Хотя я двадцать лет проработал в Кировском театре, настоящих друзей у меня было — один, два, и обчелся. И так у всех. В компании, когда что-то отмечали, выпивали — мы все обнимались-миловались, а в жизни — совсем иначе. В Вагановском, думаю, еще хуже. Был у нас как-то капустник театральный в ВТО. Раньше их часто устраивали, и Юрий Григорович на них приходил. Я тоже как-то участвовал. И вот там был сюжет. Стоят писатели, перед ними старшина. Старшина командует: «По порядку номеров рассчитайсь!». Они друг за другом произносят: «Первый! Первый! Первый!». И старшина вздыхает в конце: «Каждый норовит быть первым…». В театре — то же самое.
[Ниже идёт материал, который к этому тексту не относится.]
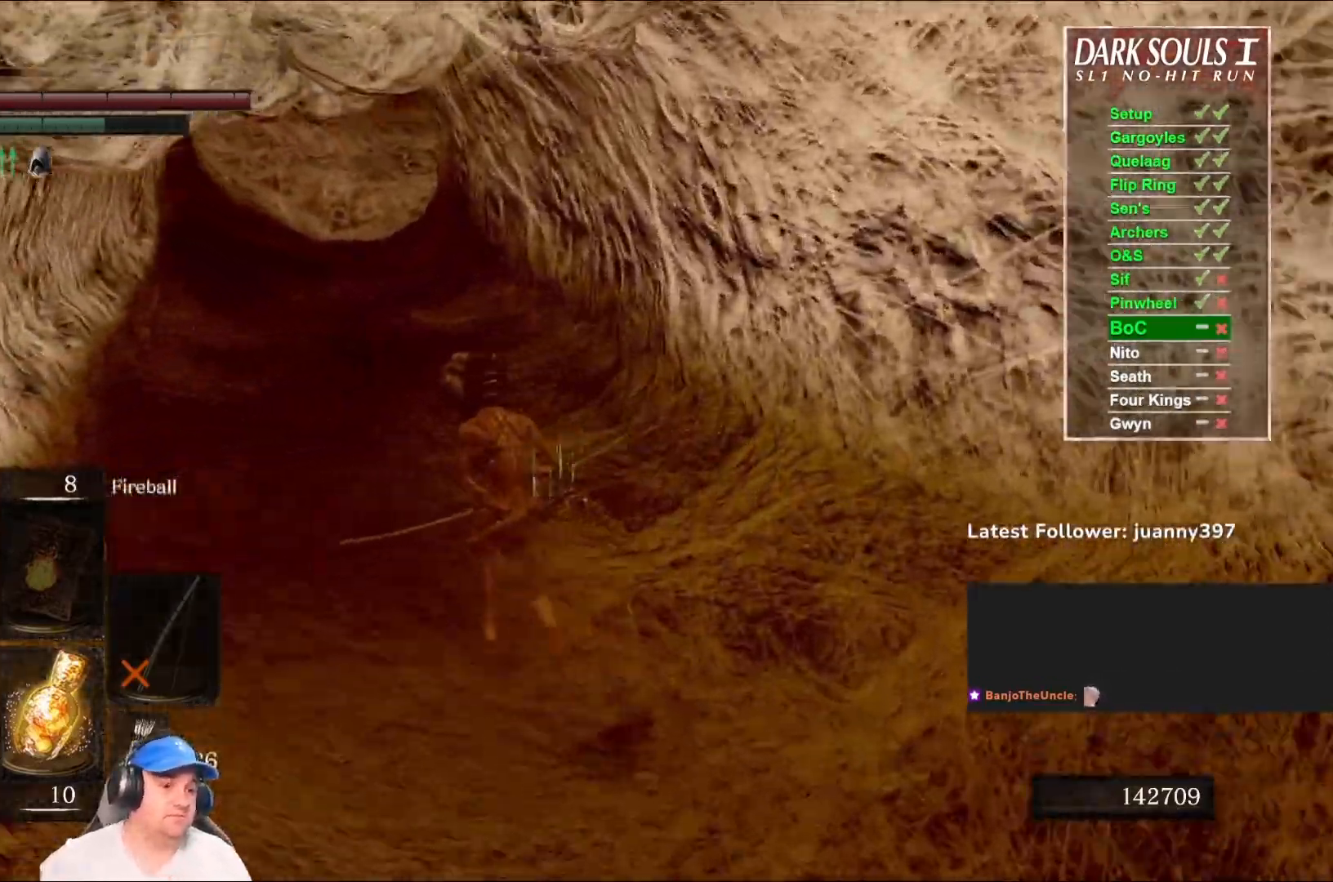
{"buttons": ["B"], "left_stick": "up", "right_stick": "center", "events": []}
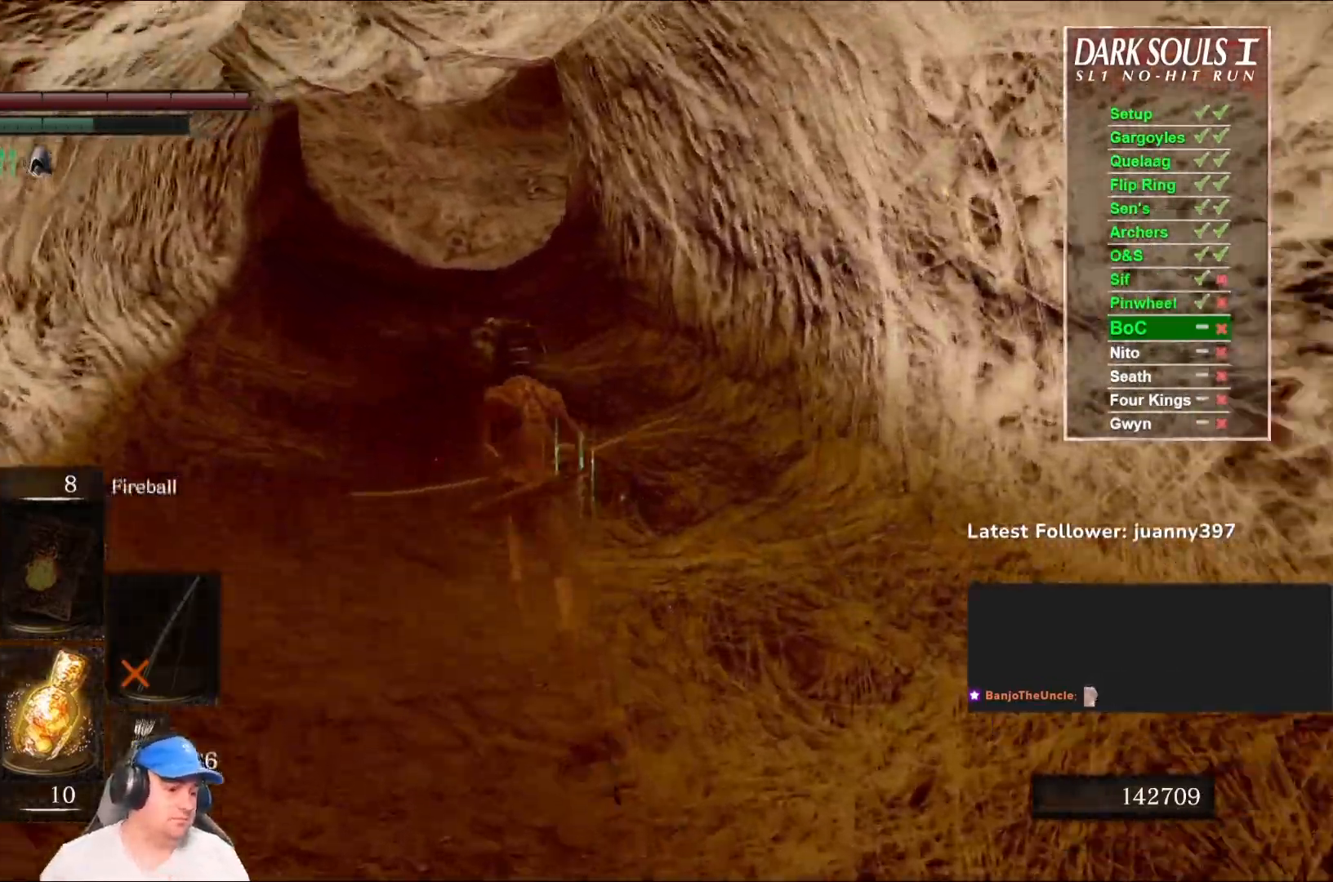
{"buttons": ["B"], "left_stick": "up", "right_stick": "center", "events": []}
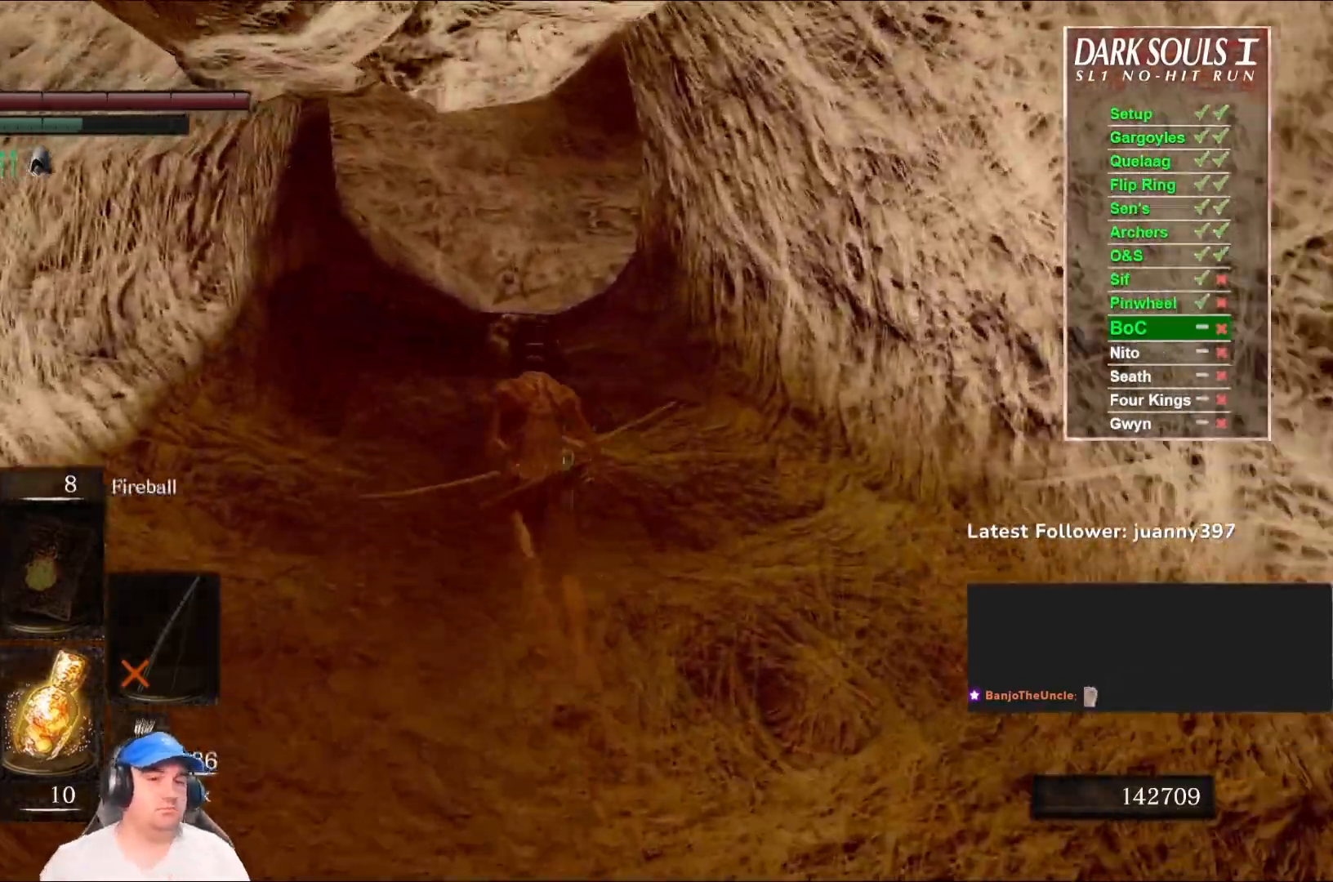
{"buttons": ["B"], "left_stick": "up", "right_stick": "center", "events": []}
В Кировском была своеобразная атмосфера и своеобразный юмор. Ходили разные шутки и байки. Танцовщик Семён Каплан, например, их придумывал сам, хохмил над другими артистами. Помню, сидит как-то Каплан в гримерке, с сигаретой — тогда еще разрешалось везде курить. К нему подходит Сережа Викулов и спрашивает: «Ну, как я танцевал?». Каплан ему в ответ: «Потрясающе, глаз не оторвать». И только Викулов отошел, Каплан в сторону говорит громким шепотом: «С кем рядом приходится работать! Он ведь как трамваем перееханный!». Потому что у Викулова была такая фигура — спина немного искривленная. А он к тому моменту уже соло танцевал, потом стал ведущим солистом. Такие вот театрально-балетные шутки.
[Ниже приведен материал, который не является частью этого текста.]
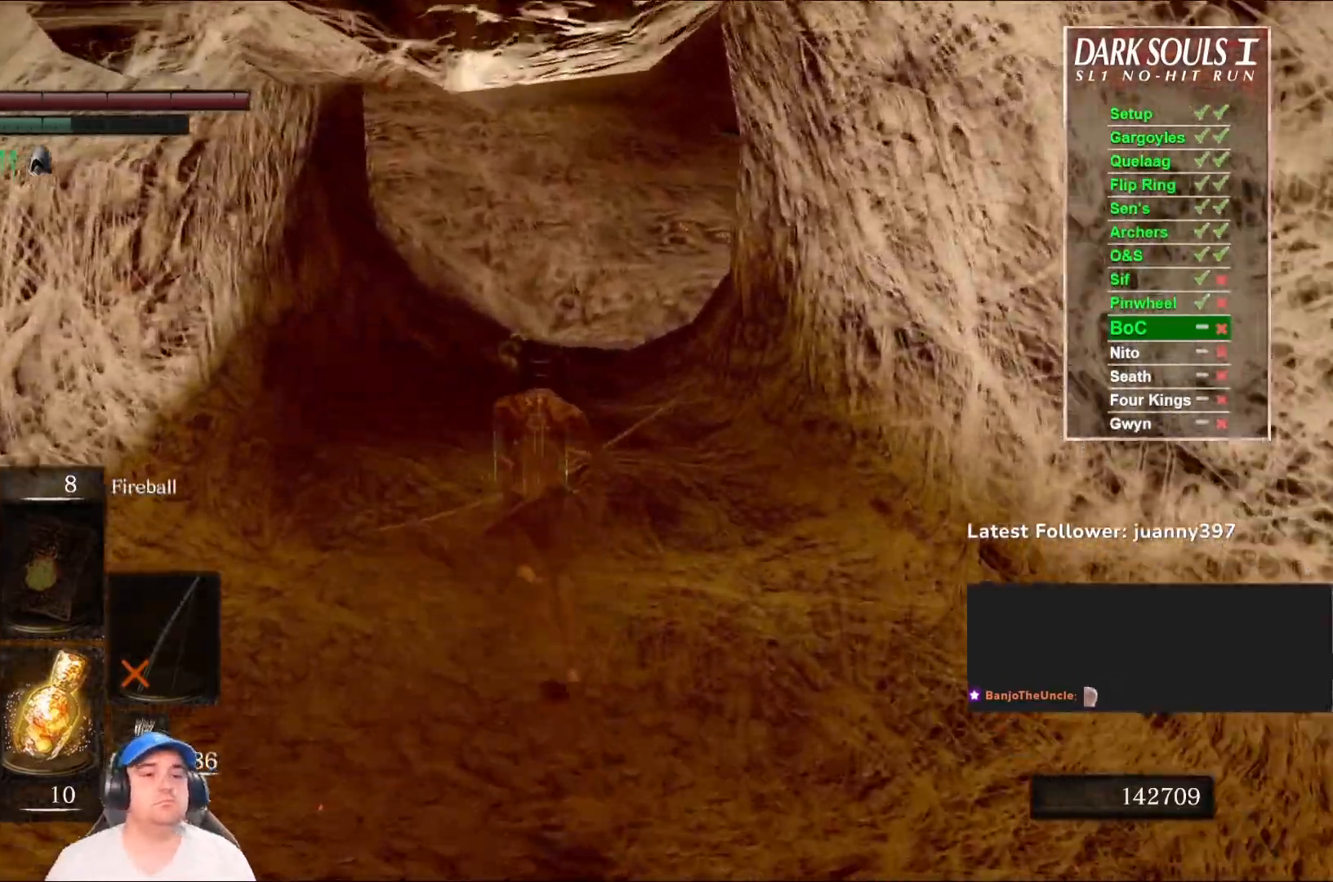
{"buttons": ["B"], "left_stick": "up", "right_stick": "center", "events": [[300, "right_stick", "right"], [433, "right_stick", "center"]]}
Были мы и в Штатах, и в Австралии, и в Европе, много всего видели. В Америке, по моим воспоминаниям, нам не запрещали ходить гулять, общаться. Мы не врали о том, как живем в СССР, не рассказывали, чего не было, и молчать не приходилось. Порядок особый соблюдали только в Москве. На заграничных гастролях сопровождающих обманывали — спускались и выходили из гостиницы не через холл, а через этаж Е, где были гаражи. И то, так приходилось делать только в первые дни. Потом, возможно, за кем-то и следили, но, скорее, за одним или двумя солистами, а остальным никто не препятствовал куда-то ходить. И мы ходили в гости, встречались с разными интересными людьми.

Я познакомился в Австралии с механиком, выходцем из России, который во время войны был летчиком, его сбили, и он попал в плен. Здоровый такой был сибиряк. Из плена он сбежал — переплыл реку, частично покрытую льдом, пришел к нашим. И от наших ему снова пришлось убежать. Сначала он оказался в Германии. Кем только не был: газеты разносил, в магазинах работал, обувь чистил. Образование получил. За всю жизнь ему сильно досталось. Можно было верить или не верить его рассказу, но когда он снял рубашку, я увидел, что у него вся спина располосована, после плена… Его и расстреливали фиктивно, и чего только с ним не происходило. Он мне и еще нескольким ребятам (Юра Соловьев там тоже был) предложил поехать к себе домой в гости. Оказалось, что он жил в двухстах километрах от Мельбурна. Мы долго ехали, гнали быстро. В Австралии так многие живут, далеко друг от друга, без машины никак. У него оказался большой хороший дом. Мы общались, выпивали, но в основном разговаривали. Он много расспрашивал про Россию, стоит ли вернуться. Когда он рассказывал о себе, то плакал. Ну, и мы ему ответили, что думаем об этом, о возвращении на родину.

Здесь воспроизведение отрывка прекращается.